TASK » Give again, word for word, every line in the entries below from the line with "left knee: (450, 274)" up to and including the line with "right back paw: (486, 319)", and no other line.

(Stored items from a collection)

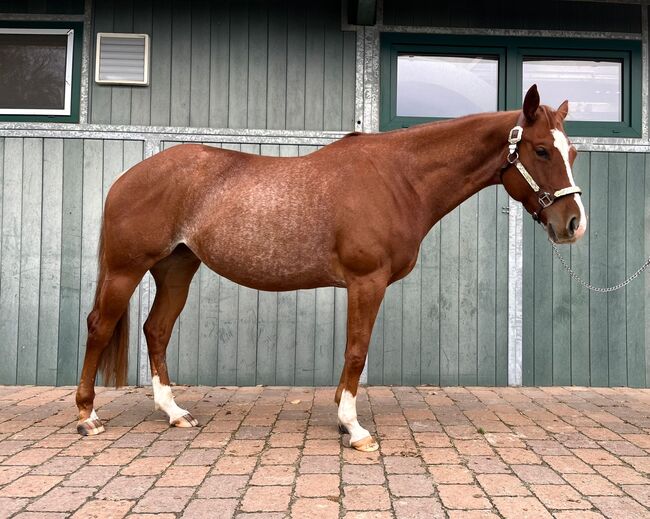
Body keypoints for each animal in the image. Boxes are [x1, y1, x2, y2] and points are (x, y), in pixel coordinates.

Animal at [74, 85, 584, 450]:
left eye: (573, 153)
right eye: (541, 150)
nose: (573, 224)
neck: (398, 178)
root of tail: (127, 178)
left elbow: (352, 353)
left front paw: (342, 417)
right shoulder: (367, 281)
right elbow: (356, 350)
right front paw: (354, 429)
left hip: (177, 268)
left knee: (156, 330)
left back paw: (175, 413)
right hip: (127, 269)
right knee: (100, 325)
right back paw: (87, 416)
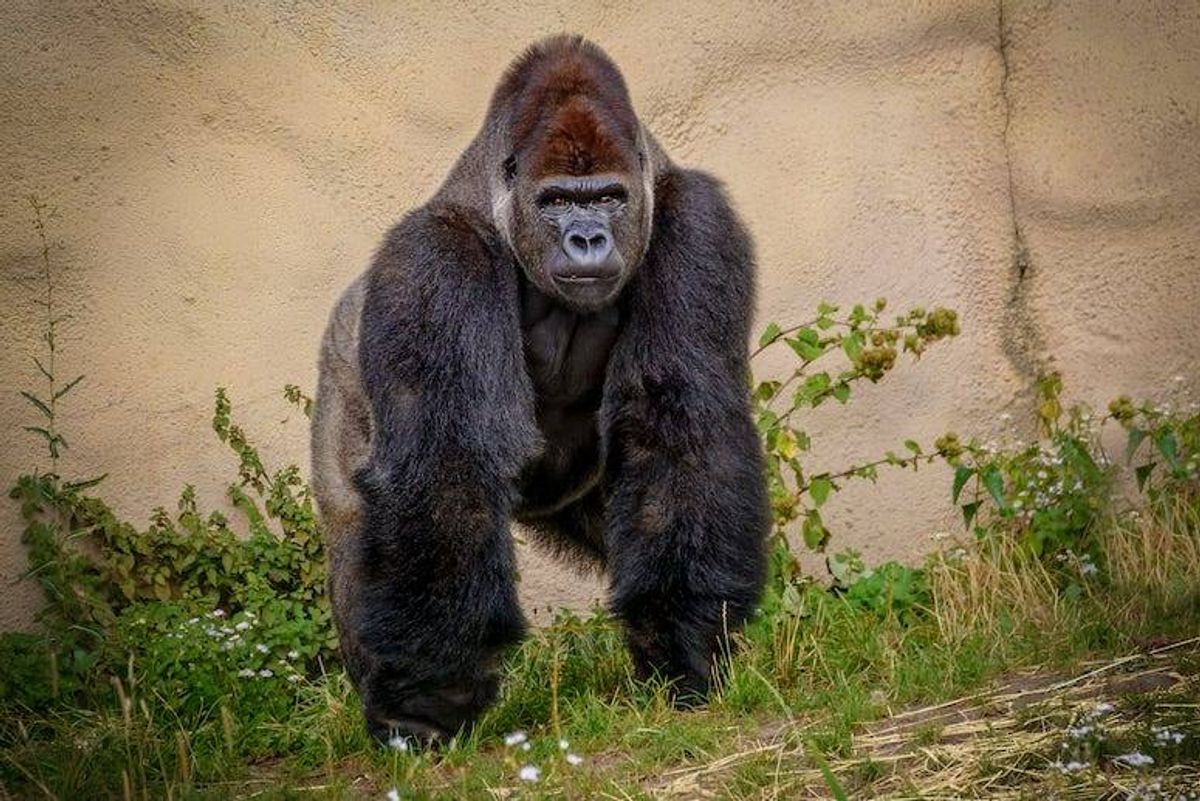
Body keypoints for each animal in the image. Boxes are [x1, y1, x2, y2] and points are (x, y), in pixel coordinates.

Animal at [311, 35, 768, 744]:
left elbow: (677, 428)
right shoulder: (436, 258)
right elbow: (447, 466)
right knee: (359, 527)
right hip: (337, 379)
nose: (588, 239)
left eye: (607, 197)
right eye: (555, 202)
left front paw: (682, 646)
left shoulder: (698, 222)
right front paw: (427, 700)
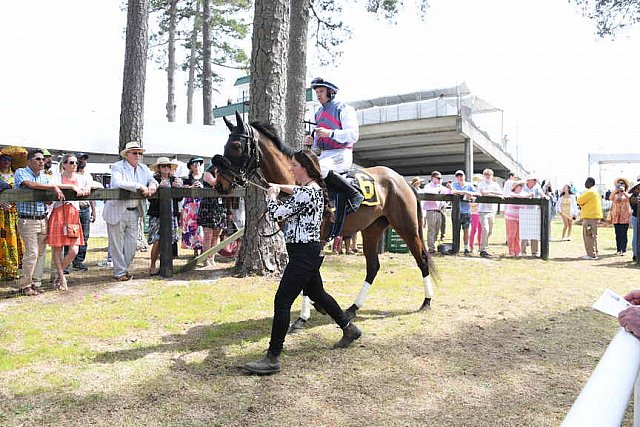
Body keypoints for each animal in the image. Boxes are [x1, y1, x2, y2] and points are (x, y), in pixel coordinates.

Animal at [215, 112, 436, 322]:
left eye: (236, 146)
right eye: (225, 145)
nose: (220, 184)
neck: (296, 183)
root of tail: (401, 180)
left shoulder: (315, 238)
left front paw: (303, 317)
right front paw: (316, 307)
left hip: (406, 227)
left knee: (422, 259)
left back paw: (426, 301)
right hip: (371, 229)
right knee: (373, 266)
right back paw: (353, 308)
==
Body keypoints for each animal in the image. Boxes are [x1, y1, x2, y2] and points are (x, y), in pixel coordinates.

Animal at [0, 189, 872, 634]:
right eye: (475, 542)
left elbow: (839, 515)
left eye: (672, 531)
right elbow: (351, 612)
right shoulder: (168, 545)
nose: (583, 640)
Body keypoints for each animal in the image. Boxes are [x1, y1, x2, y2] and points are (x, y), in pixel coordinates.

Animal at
--
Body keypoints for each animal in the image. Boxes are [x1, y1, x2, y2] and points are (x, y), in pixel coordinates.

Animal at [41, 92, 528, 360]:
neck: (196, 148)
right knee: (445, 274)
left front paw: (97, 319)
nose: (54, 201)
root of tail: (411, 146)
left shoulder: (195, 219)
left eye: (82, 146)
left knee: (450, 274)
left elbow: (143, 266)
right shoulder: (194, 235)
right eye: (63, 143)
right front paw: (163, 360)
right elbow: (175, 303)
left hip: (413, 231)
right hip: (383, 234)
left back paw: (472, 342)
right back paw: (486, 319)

SOLUTION TO THE EXERCISE »
left knee: (450, 274)
left elbow: (143, 266)
right shoulder: (194, 235)
right eye: (63, 143)
right front paw: (163, 360)
right elbow: (175, 303)
left hip: (413, 231)
right hip: (383, 234)
left back paw: (472, 342)
right back paw: (486, 319)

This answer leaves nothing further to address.